寡を闘めしむ如くして衆を闘めしむは、刑に名づけて是せしめばなり。

其五1-2

闘衆如闘寡、刑名是也。

dòu zhòng rú dòu guǎ、xíng míng shì yĕ。

解読文

①少人数部隊を集合させるように多人数部隊を集合させるのは、お手本に名前を付けて兵士達に正確な判断をさせるからである。

②名前を付けたお手本に従わせて少人数部隊を集合させれば、多人数部隊を集合させるに至るのである。

③群臣が訓練して整え治めた少人数部隊に口頭で指示すれば、兵士達は正確な判断をして集合するのであり、軍隊の勢いで優劣を争うのである。

④多人数部隊の勢いで優劣を争うに至れば、敵軍とせめぎ合う事態がわずかになるのである。従って、全てのお手本は名前を付けるのである。
書き下し文
①寡(か)を闘(あつ)めしむ如くして衆を闘(あつ)めしむは、刑に名づけて是(ぜ)せしめばなり。

②名づける刑の如くせしめて寡(か)を闘(あつ)めしめば、衆を闘(あつ)めしむに是(ゆ)くなり。

③刑(おさ)める寡(か)に名づけば、是(ぜ)して闘(あつ)まりて衆に如(ゆ)き、闘(たたか)わすなり。

④衆を闘(たたか)わすに如(ゆ)けば、闘(たたか)うこと寡(すく)なくするなり。是(いか)なる刑も名づけるなり。
<語句の注>
・1つ目の「闘」は①②集合する、③④優劣を比べる、の意味。
・「衆」は①②③④多くの人々、の意味。
・「如」は①~のようにする、②従う、③④至る、の意味。
・2つ目の「闘」は①②③集合する、④争う、の意味。
・「寡」は①②③少し、④わずかにする、の意味。
・「刑」は①②手本、③整え治める、④手本、の意味。
・「名」は①②名前をつける、③言葉で表現する、④名前をつける、の意味。
・「是」は①正確な判断、②至る、③正確な判断、④全ての、従って、の意味。
・「也」は①因果関係を表す助詞、②③④断定の語気、の意味。
<解読の注>
・孫子(講談社)の原文は「闘衆如闘寡、形名是也。」と「刑」を「形」とするが、中國哲學書電子化計劃「銀雀山漢墓竹簡(孫子)」の原文に従った。
・この句には四通りの書き下し文と解読文がある。①②③④と付番して、それぞれについて解説する。

<①について>
・「衆」の“多くの人々”は、其五1-1①「衆」等同様に「多人数部隊」と解読。②③④も同様に解読。
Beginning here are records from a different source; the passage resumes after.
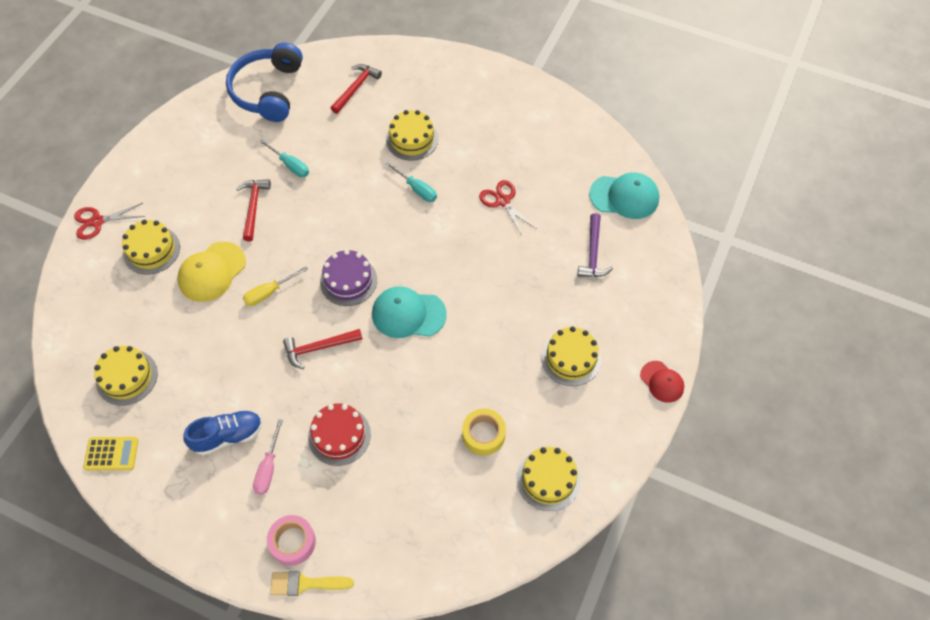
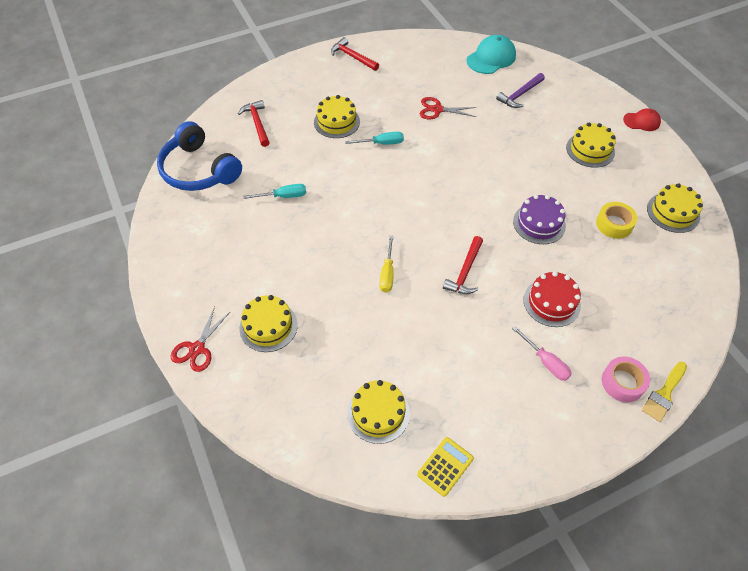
camera: 50 degrees left, 5 degrees down
(212, 272) = (331, 298): yellow cap -> none
(228, 436) = (495, 372): blue shoe -> none
(253, 207) = (298, 239): red hammer -> red hammer (352, 57)
(348, 281) = (422, 222): purple cake -> purple cake (539, 223)
(408, 314) = (482, 207): turquoise cap -> none
(593, 253) = (520, 95): purple hammer -> purple hammer turned 90 degrees clockwise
・「寡」の“少し”は、其五1-1①「寡」等同様に「少人数部隊」と解読。②③も同様に解読。

<②について>
・特に無し。

<③について>
・「刑める寡」の直訳は“整え治めた少人数部隊”となる。これは、其五1-1③「多人数部隊を整える群臣は、訓練する少人数部隊を見分けるのであり、戦略、戦術を実行する正しい方法の通りに実行させる」で群臣が整え治めた少人数部隊と同意と考察。結果、「群臣が訓練して整え治めた少人数部隊」と補って解読。

・「名」の“言葉で表現する”は、口頭で「少人数部隊」に指示を出すことと考察。結果、「口頭で指示する」と解読。なお、「名前を付けたお手本」があるからこそ口頭の指示で伝わるのだと解釈できる。

・1つ目の「闘」の“優劣を比べる”は、「戦」の“優劣を争う”と同意であるため其三6-1⑧「戦」の「軍隊の勢いで優劣を争う」の意味を積み上げていると考察し、「(軍隊の)勢いで優劣を争う」と解読。④も同様に解読。

<④について>
・2つ目の「闘」の“争う”は、「戦」の“せめぎ合う”と同意と考察し、「せめぎ合う」と言い換えた。

・「是」は 、話の流れを重視すれば“従って”の意味を採用して締めくくるのが適当と思われる。しかし、名前を付けていないお手本があれば、「多人数部隊の勢いで優劣を争うに至れば、敵軍とせめぎ合う事態がわずかになる」は実現し難いと思われるため、“全ての”の意味もあると考察。結果、「是」は“全ての”と“従って”の掛け言葉と解釈して解読した。